What the task requires -> Output every line of text from all of the entries below, unchanged and in the same order, leaving out the pictures.

(Data drawn from a collection)
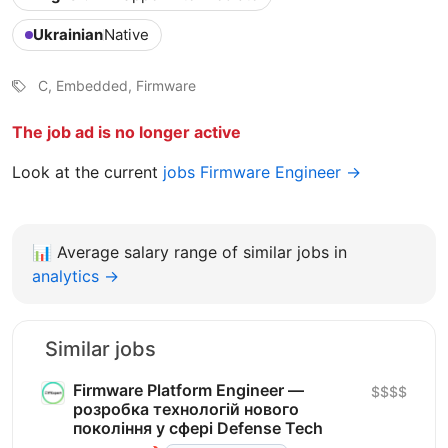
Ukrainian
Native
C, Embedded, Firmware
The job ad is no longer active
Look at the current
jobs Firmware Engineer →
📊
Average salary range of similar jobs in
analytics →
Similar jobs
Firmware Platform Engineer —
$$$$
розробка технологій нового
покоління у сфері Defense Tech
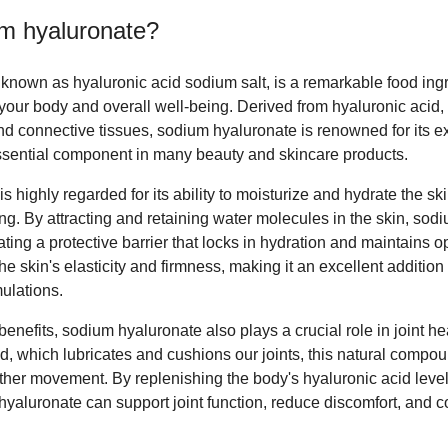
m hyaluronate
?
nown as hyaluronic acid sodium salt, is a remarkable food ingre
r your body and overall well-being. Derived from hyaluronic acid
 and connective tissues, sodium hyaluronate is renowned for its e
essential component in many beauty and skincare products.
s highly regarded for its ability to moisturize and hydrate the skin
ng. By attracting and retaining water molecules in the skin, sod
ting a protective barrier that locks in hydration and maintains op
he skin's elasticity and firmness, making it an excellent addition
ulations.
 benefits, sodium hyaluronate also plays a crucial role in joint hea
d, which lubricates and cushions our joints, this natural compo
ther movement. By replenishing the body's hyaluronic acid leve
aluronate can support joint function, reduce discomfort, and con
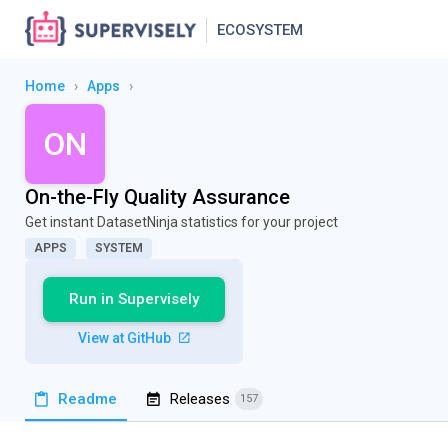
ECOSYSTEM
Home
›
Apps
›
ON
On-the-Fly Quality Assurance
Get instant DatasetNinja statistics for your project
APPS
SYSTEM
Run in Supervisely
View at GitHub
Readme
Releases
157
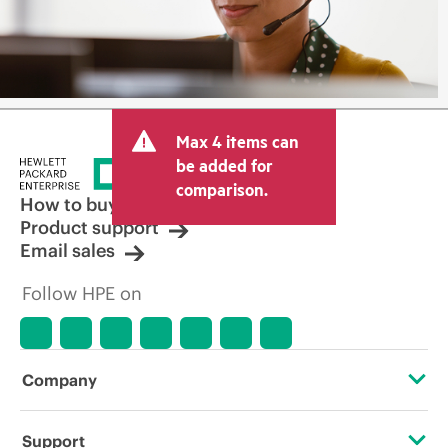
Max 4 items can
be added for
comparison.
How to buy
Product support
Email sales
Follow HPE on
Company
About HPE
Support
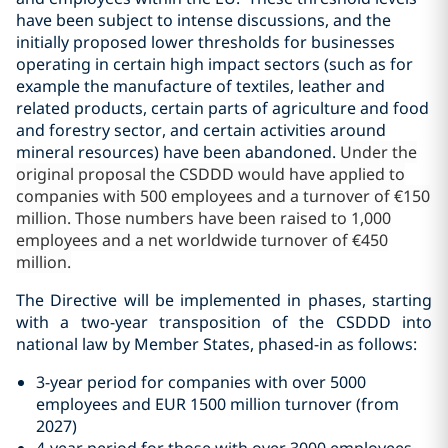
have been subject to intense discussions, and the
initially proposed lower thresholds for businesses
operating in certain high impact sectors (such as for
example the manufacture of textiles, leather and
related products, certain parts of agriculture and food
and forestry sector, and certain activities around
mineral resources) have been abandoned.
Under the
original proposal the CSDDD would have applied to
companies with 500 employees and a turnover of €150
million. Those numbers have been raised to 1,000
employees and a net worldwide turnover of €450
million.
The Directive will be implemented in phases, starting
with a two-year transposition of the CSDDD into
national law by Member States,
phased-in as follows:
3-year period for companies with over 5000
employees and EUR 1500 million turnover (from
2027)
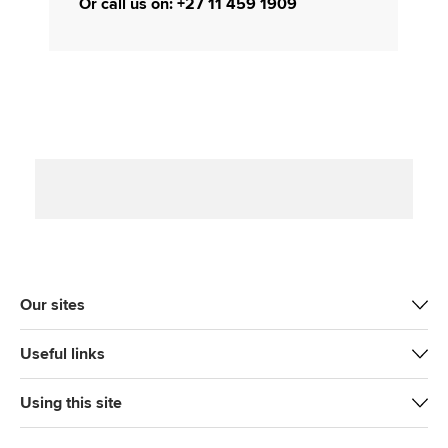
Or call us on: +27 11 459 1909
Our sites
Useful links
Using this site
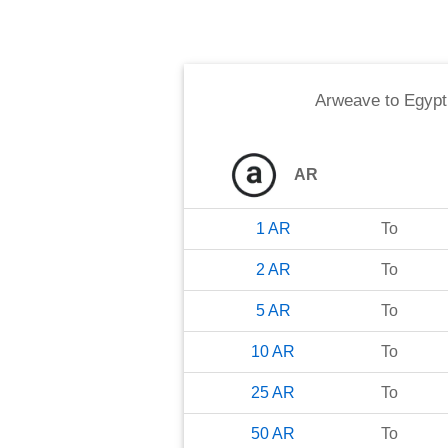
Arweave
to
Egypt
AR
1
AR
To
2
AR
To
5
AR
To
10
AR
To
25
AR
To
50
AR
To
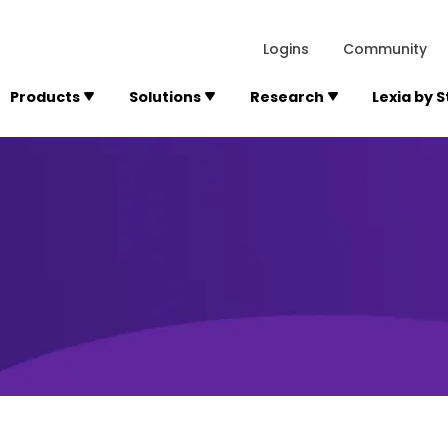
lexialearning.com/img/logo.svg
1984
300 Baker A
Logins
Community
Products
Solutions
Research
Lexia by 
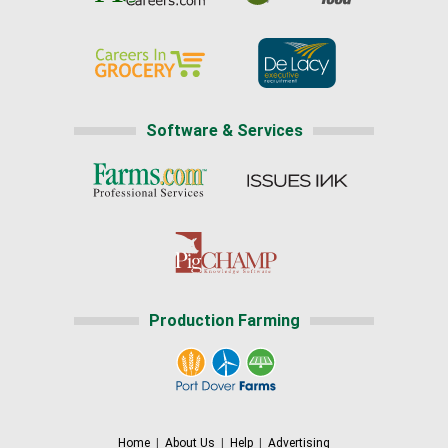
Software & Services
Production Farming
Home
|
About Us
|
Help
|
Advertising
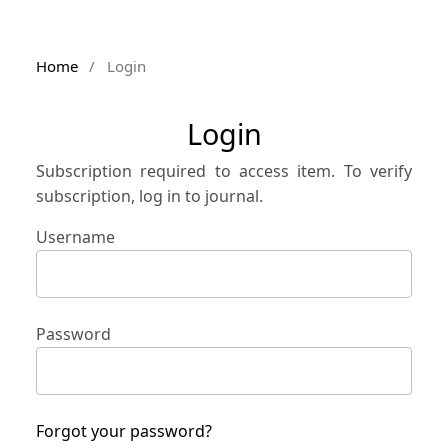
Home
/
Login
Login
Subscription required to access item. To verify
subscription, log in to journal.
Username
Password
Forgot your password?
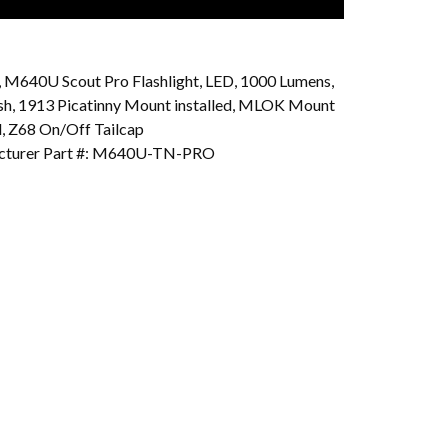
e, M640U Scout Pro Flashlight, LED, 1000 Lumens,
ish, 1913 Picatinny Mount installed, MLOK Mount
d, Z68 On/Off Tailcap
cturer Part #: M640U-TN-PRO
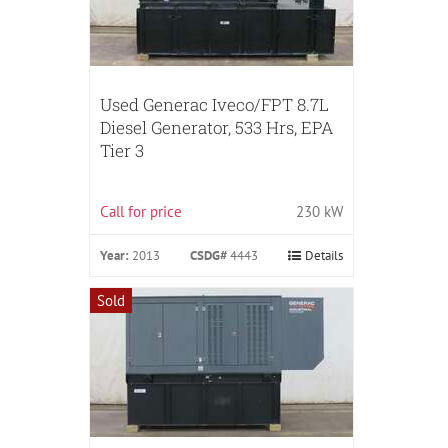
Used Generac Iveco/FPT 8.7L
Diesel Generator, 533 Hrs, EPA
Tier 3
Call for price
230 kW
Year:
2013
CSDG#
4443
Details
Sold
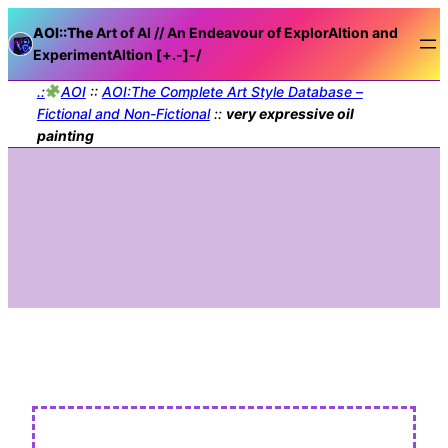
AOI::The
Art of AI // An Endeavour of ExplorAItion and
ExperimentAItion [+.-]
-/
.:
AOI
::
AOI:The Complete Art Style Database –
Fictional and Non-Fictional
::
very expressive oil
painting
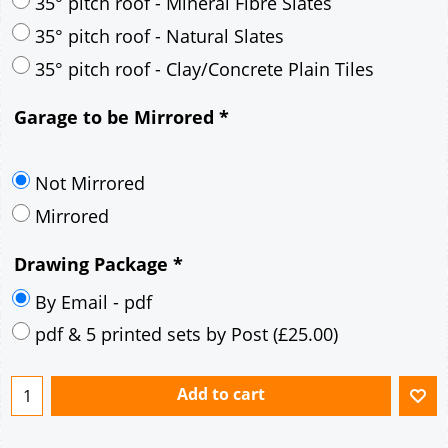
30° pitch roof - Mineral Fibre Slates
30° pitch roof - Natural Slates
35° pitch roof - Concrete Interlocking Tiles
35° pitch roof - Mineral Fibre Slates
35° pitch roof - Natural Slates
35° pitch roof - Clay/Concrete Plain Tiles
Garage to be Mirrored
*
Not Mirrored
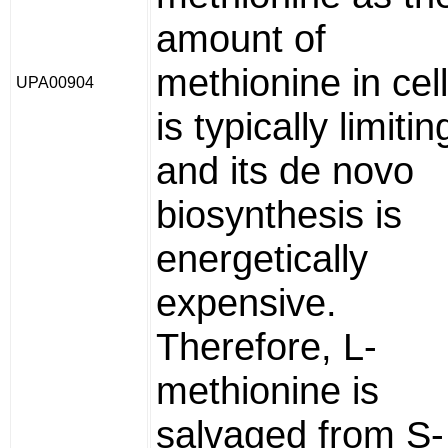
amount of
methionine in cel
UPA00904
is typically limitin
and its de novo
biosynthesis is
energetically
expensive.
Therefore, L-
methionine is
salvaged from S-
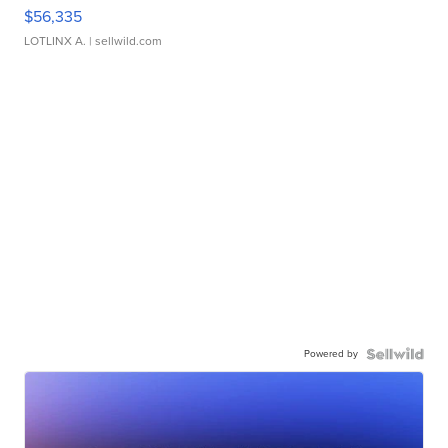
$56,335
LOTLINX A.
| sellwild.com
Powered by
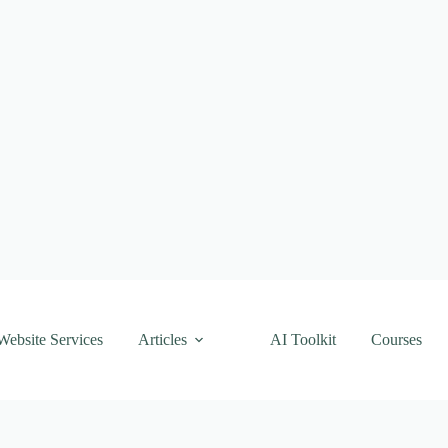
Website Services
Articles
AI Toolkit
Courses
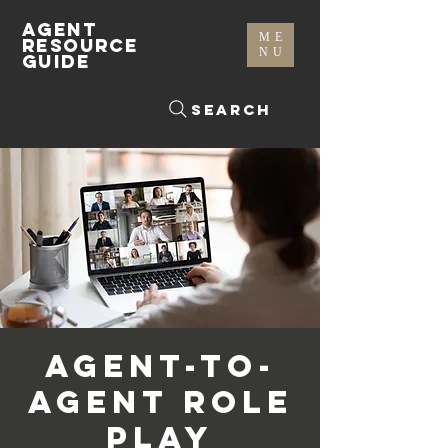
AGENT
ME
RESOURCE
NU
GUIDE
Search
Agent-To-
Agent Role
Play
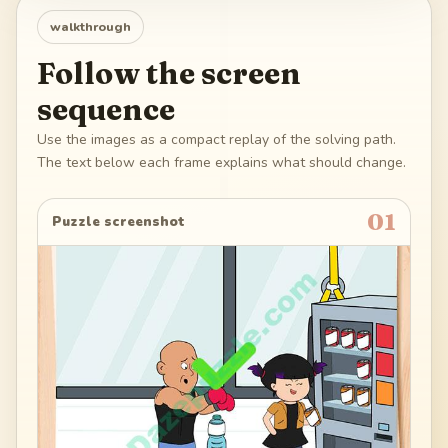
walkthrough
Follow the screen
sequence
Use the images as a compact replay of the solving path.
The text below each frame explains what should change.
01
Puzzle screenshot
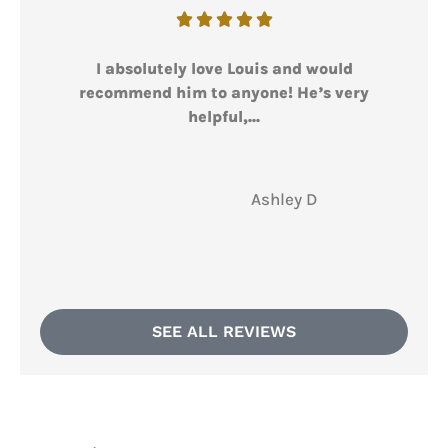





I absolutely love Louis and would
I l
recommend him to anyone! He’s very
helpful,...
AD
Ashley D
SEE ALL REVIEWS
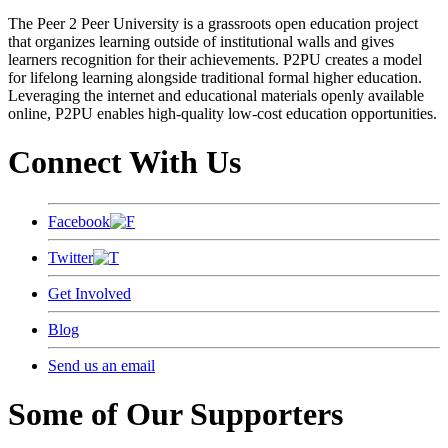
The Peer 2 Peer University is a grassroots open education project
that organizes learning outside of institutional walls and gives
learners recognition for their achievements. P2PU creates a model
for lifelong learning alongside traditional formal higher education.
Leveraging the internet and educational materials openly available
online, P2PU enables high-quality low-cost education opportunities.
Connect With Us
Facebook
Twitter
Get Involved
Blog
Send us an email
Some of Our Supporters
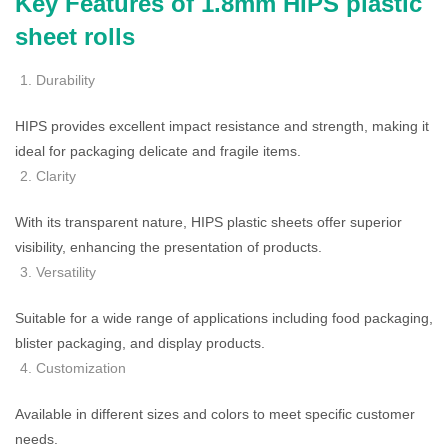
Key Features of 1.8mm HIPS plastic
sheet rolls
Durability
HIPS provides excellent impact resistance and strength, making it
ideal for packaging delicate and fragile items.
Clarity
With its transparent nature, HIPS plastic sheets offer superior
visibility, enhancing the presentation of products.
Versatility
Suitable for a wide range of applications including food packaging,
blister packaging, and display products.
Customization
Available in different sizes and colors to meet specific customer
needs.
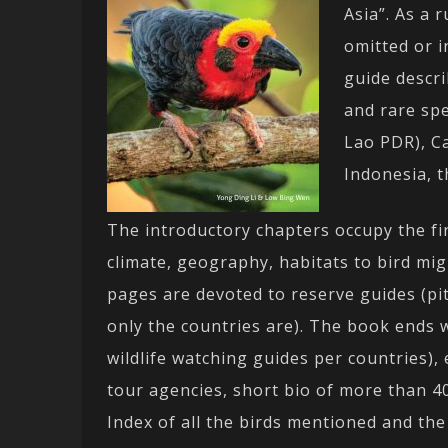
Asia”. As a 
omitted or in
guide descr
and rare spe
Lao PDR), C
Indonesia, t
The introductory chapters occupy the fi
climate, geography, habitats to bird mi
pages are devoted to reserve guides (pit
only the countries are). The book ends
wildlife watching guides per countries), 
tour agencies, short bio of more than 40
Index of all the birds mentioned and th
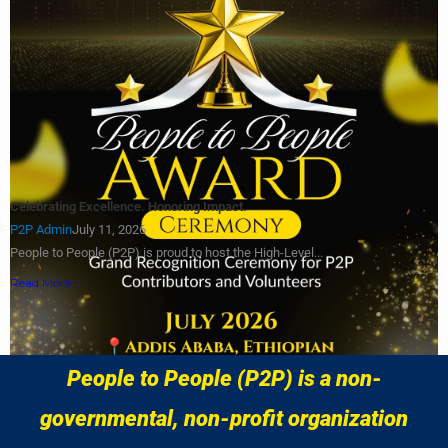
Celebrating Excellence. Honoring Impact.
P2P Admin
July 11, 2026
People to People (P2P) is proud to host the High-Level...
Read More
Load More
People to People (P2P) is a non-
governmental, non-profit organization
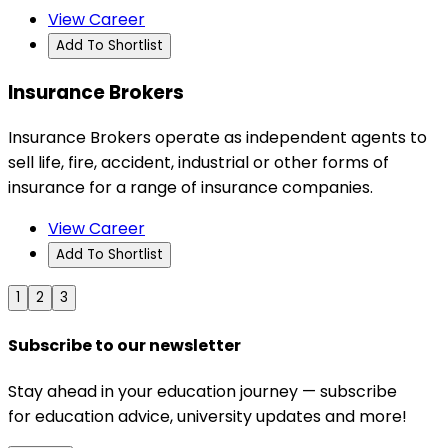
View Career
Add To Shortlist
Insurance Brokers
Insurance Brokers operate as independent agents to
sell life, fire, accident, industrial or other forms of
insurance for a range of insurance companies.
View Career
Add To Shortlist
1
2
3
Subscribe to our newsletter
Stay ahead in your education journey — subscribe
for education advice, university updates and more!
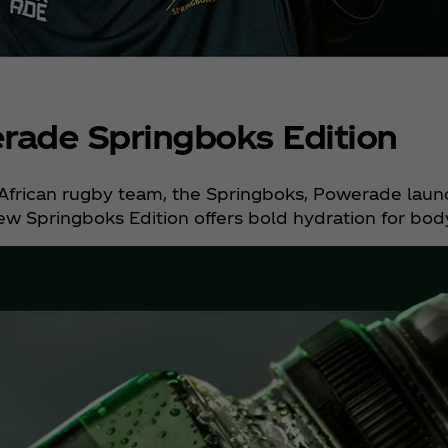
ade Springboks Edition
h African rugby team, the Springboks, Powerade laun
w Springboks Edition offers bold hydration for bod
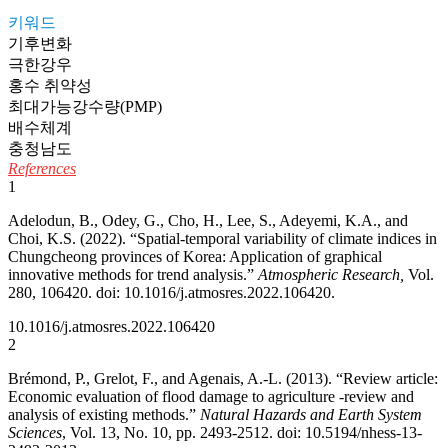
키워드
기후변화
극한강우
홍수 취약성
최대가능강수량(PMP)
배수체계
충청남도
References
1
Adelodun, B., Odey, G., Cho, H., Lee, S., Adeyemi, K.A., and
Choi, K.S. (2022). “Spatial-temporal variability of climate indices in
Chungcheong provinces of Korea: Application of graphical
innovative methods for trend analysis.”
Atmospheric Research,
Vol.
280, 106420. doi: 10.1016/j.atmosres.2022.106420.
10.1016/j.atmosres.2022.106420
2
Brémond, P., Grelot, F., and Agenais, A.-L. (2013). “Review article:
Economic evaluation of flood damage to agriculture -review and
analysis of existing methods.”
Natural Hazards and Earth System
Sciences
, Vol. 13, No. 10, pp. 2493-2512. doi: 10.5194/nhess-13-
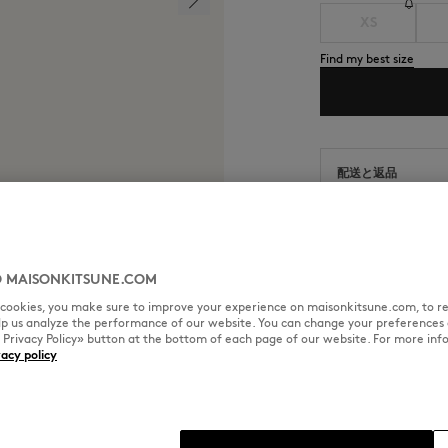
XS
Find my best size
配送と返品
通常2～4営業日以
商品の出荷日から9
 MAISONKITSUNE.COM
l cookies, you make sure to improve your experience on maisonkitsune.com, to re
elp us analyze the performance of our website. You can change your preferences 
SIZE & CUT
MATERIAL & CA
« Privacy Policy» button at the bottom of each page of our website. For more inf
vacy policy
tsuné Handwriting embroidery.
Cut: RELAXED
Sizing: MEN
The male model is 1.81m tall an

Exercise result ->
Ukrainian
Native
C, Embedded, Firmware
The job ad is no longer active
Look at the current
jobs Firmware Engineer →
📊
Average salary range of similar jobs in
analytics →
Similar jobs
Firmware Platform Engineer —
$$$$
розробка технологій нового
покоління у сфері Defense Tech
m hyaluronate
?
nown as hyaluronic acid sodium salt, is a remarkable food ingre
r your body and overall well-being. Derived from hyaluronic acid
 and connective tissues, sodium hyaluronate is renowned for its e
essential component in many beauty and skincare products.
s highly regarded for its ability to moisturize and hydrate the skin
ng. By attracting and retaining water molecules in the skin, sod
ting a protective barrier that locks in hydration and maintains op
he skin's elasticity and firmness, making it an excellent addition
ulations.
 benefits, sodium hyaluronate also plays a crucial role in joint hea
d, which lubricates and cushions our joints, this natural compo
ther movement. By replenishing the body's hyaluronic acid leve
aluronate can support joint function, reduce discomfort, and con
ECOSYSTEM
Home
›
Apps
›
ON
On-the-Fly Quality Assurance
Get instant DatasetNinja statistics for your project
APPS
SYSTEM
Run in Supervisely
View at GitHub
Readme
Releases
157
Max 4 items can
be added for
comparison.
How to buy
Product support
Email sales
Follow HPE on
Company
About HPE
Support
have been subject to intense discussions, and the
initially proposed lower thresholds for businesses
operating in certain high impact sectors (such as for
example the manufacture of textiles, leather and
related products, certain parts of agriculture and food
and forestry sector, and certain activities around
mineral resources) have been abandoned.
Under the
original proposal the CSDDD would have applied to
companies with 500 employees and a turnover of €150
million. Those numbers have been raised to 1,000
employees and a net worldwide turnover of €450
million.
The Directive will be implemented in phases, starting
with a two-year transposition of the CSDDD into
national law by Member States,
phased-in as follows:
3-year period for companies with over 5000
employees and EUR 1500 million turnover (from
2027)
Or call us on: +27 11 459 1909
Our sites
Useful links
Using this site
Arweave
to
Egypt
AR
1
AR
To
2
AR
To
5
AR
To
10
AR
To
25
AR
To
50
AR
To
lexialearning.com/img/logo.svg
1984
300 Baker A
Logins
Community
Products
Solutions
Research
Lexia by 
Software & Services
Production Farming
Home
|
About Us
|
Help
|
Advertising
Home
/
Login
Login
Subscription required to access item. To verify
subscription, log in to journal.
Username
Password
Forgot your password?
e, M640U Scout Pro Flashlight, LED, 1000 Lumens,
ish, 1913 Picatinny Mount installed, MLOK Mount
d, Z68 On/Off Tailcap
cturer Part #: M640U-TN-PRO
Used Generac Iveco/FPT 8.7L
Diesel Generator, 533 Hrs, EPA
Tier 3
Call for price
230 kW
Year:
2013
CSDG#
4443
Details
Sold
AOI::The
Art of AI // An Endeavour of ExplorAItion and
ExperimentAItion [+.-]
-/
.:
AOI
::
AOI:The Complete Art Style Database –
Fictional and Non-Fictional
::
very expressive oil
painting
30° pitch roof - Mineral Fibre Slates
30° pitch roof - Natural Slates
35° pitch roof - Concrete Interlocking Tiles
35° pitch roof - Mineral Fibre Slates
35° pitch roof - Natural Slates
35° pitch roof - Clay/Concrete Plain Tiles
Garage to be Mirrored
*
Not Mirrored
amount of
methionine in cel
UPA00904
is typically limitin
and its de novo
biosynthesis is
energetically
expensive.
Therefore, L-
methionine is
salvaged from S-
$56,335
LOTLINX A.
| sellwild.com
Powered by
Website Services
Articles
AI Toolkit
Courses
AGENT
ME
RESOURCE
NU
GUIDE
Search
Agent-To-
Agent Role
Play
walkthrough
Follow the screen
sequence
Use the images as a compact replay of the solving path.
The text below each frame explains what should change.
01
Puzzle screenshot





I absolutely love Louis and would
I l
recommend him to anyone! He’s very
helpful,...
AD
Ashley D
SEE ALL REVIEWS
The Peer 2 Peer University is a grassroots open education project
that organizes learning outside of institutional walls and gives
learners recognition for their achievements. P2PU creates a model
for lifelong learning alongside traditional formal higher education.
Leveraging the internet and educational materials openly available
online, P2PU enables high-quality low-cost education opportunities.
Connect With Us
Facebook
Twitter
Get Involved
Blog
Send us an email
Some of Our Supporters
Key Features of 1.8mm HIPS plastic
sheet rolls
Durability
HIPS provides excellent impact resistance and strength, making it
ideal for packaging delicate and fragile items.
Clarity
With its transparent nature, HIPS plastic sheets offer superior
visibility, enhancing the presentation of products.
Versatility
Suitable for a wide range of applications including food packaging,
blister packaging, and display products.
Customization
Available in different sizes and colors to meet specific customer
needs.
Asia”. As a 
omitted or in
guide descr
and rare spe
Lao PDR), C
Indonesia, t
The introductory chapters occupy the fi
climate, geography, habitats to bird mi
pages are devoted to reserve guides (pit
only the countries are). The book ends
wildlife watching guides per countries), 
tour agencies, short bio of more than 40
Index of all the birds mentioned and th
Celebrating Excellence. Honoring Impact.
P2P Admin
July 11, 2026
People to People (P2P) is proud to host the High-Level...
Read More
Load More
People to People (P2P) is a non-
governmental, non-profit organization
View Career
Add To Shortlist
Insurance Brokers
Insurance Brokers operate as independent agents to
sell life, fire, accident, industrial or other forms of
insurance for a range of insurance companies.
View Career
Add To Shortlist
1
2
3
Subscribe to our newsletter
Stay ahead in your education journey — subscribe
for education advice, university updates and more!
ade Springboks Edition
h African rugby team, the Springboks, Powerade laun
w Springboks Edition offers bold hydration for bod
키워드
기후변화
극한강우
홍수 취약성
최대가능강수량(PMP)
배수체계
충청남도
References
1
Adelodun, B., Odey, G., Cho, H., Lee, S., Adeyemi, K.A., and
Choi, K.S. (2022). “Spatial-temporal variability of climate indices in
Chungcheong provinces of Korea: Application of graphical
innovative methods for trend analysis.”
Atmospheric Research,
Vol.
280, 106420. doi: 10.1016/j.atmosres.2022.106420.
10.1016/j.atmosres.2022.106420
2
Brémond, P., Grelot, F., and Agenais, A.-L. (2013). “Review article:
Economic evaluation of flood damage to agriculture -review and
analysis of existing methods.”
Natural Hazards and Earth System
Sciences
, Vol. 13, No. 10, pp. 2493-2512. doi: 10.5194/nhess-13-
XS
Find my best size
配送と返品
通常2～4営業日以
商品の出荷日から9
 MAISONKITSUNE.COM
l cookies, you make sure to improve your experience on maisonkitsune.com, to re
elp us analyze the performance of our website. You can change your preferences 
SIZE & CUT
MATERIAL & CA
« Privacy Policy» button at the bottom of each page of our website. For more inf
vacy policy
tsuné Handwriting embroidery.
Cut: RELAXED
Sizing: MEN
The male model is 1.81m tall an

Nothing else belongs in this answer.